Segundo o conselheiro Rosaldo Trevisan, redator do voto vencedor, o Superior Tribunal de Justiça (STJ), no EREsp 1.210.941, consignou que os créditos presumidos de IPI integram a base de cálculo do IRPJ e da CSLL. Sendo assim, segundo ele, o mesmo entendimento deveria ser replicado às contribuições sociais. Ressalta-se que, quanto ao ponto, a ratio decidendi dessa decisão do STJ refere-se às empresas no regime do Lucro Real. Em relação ao Lucro Presumido, nesse mesmo julgamento o STJ entendeu pela possibilidade de exclusão desses créditos da base de cálculo do IRPJ, pelo que também entendo ser aplicável à CSLL.

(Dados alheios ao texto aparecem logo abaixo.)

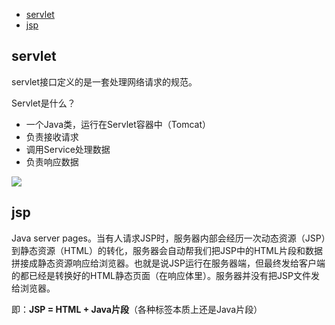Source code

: <!-- START doctoc generated TOC please keep comment here to allow auto update -->
<!-- DON'T EDIT THIS SECTION, INSTEAD RE-RUN doctoc TO UPDATE -->


- [servlet](#servlet)
- [jsp](#jsp)

<!-- END doctoc generated TOC please keep comment here to allow auto update -->

## servlet

servlet接口定义的是一套处理网络请求的规范。

Servlet是什么？

- 一个Java类，运行在Servlet容器中（Tomcat）
- 负责接收请求
- 调用Service处理数据
- 负责响应数据

![](https://imgconvert.csdnimg.cn/aHR0cHM6Ly9pbWFnZXMyMDE1LmNuYmxvZ3MuY29tL2Jsb2cvODc0NzEwLzIwMTcwMi84NzQ3MTAtMjAxNzAyMTQyMDQ2MzI4OTQtMTc4NjcyOTY5My5wbmc?x-oss-process=image/format,png)



## jsp

Java server pages。当有人请求JSP时，服务器内部会经历一次动态资源（JSP）到静态资源（HTML）的转化，服务器会自动帮我们把JSP中的HTML片段和数据拼接成静态资源响应给浏览器。也就是说JSP运行在服务器端，但最终发给客户端的都已经是转换好的HTML静态页面（在响应体里）。服务器并没有把JSP文件发给浏览器。

即：**JSP = HTML + Java片段**（各种标签本质上还是Java片段）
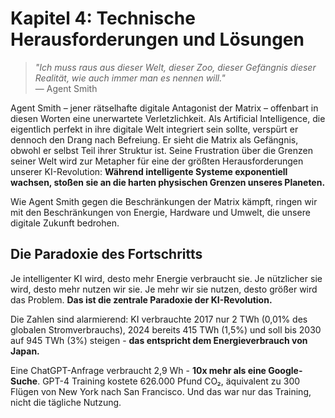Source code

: # Kapitel 4: Technische Herausforderungen und Lösungen

> *"Ich muss raus aus dieser Welt, dieser Zoo, dieser Gefängnis dieser Realität, wie auch immer man es nennen will."*  
> — Agent Smith

Agent Smith – jener rätselhafte digitale Antagonist der Matrix – offenbart in diesen Worten eine unerwartete Verletzlichkeit. Als Artificial Intelligence, die eigentlich perfekt in ihre digitale Welt integriert sein sollte, verspürt er dennoch den Drang nach Befreiung. Er sieht die Matrix als Gefängnis, obwohl er selbst Teil ihrer Struktur ist. Seine Frustration über die Grenzen seiner Welt wird zur Metapher für eine der größten Herausforderungen unserer KI-Revolution: **Während intelligente Systeme exponentiell wachsen, stoßen sie an die harten physischen Grenzen unseres Planeten.**

Wie Agent Smith gegen die Beschränkungen der Matrix kämpft, ringen wir mit den Beschränkungen von Energie, Hardware und Umwelt, die unsere digitale Zukunft bedrohen.

## Die Paradoxie des Fortschritts

Je intelligenter KI wird, desto mehr Energie verbraucht sie. Je nützlicher sie wird, desto mehr nutzen wir sie. Je mehr wir sie nutzen, desto größer wird das Problem. **Das ist die zentrale Paradoxie der KI-Revolution.**

Die Zahlen sind alarmierend: KI verbrauchte 2017 nur 2 TWh (0,01% des globalen Stromverbrauchs), 2024 bereits 415 TWh (1,5%) und soll bis 2030 auf 945 TWh (3%) steigen - **das entspricht dem Energieverbrauch von Japan.**

Eine ChatGPT-Anfrage verbraucht 2,9 Wh - **10x mehr als eine Google-Suche**. GPT-4 Training kostete 626.000 Pfund CO₂, äquivalent zu 300 Flügen von New York nach San Francisco. Und das war nur das Training, nicht die tägliche Nutzung.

Em síntese, resta pacificado, perante os Tribunais Superiores, que os créditos presumidos de IPI não integram a base de cálculo do PIS, da Cofins, do IRPJ e da CSLL no regime do Lucro Presumido (apuração cumulativa em relação às contribuições). Por outro lado, o não reconhecimento da imunidade da receita proveniente desse crédito fiscal enseja a incidência dessas exações sobre os créditos presumidos de IPI de empresas que estão no regime do Lucro Real (apuração não cumulativa em relação às contribuições), em relação aos fatos ocorridos antes de 1º de fevereiro de 2004. Atualmente, as empresas nesse regime não possuem direito ao crédito.
[1] A subvenção corrente está prevista na Lei 4.320/1964, art. 12, § 3º. Seguindo o entendimento do ministro Barroso, os créditos presumidos de IPI se enquadram na espécie subvenção econômica, que se destina a empresas públicas ou privadas de caráter industrial, comercial, agrícola ou pastoril, para cobrir despesas de custeio das entidades beneficiadas.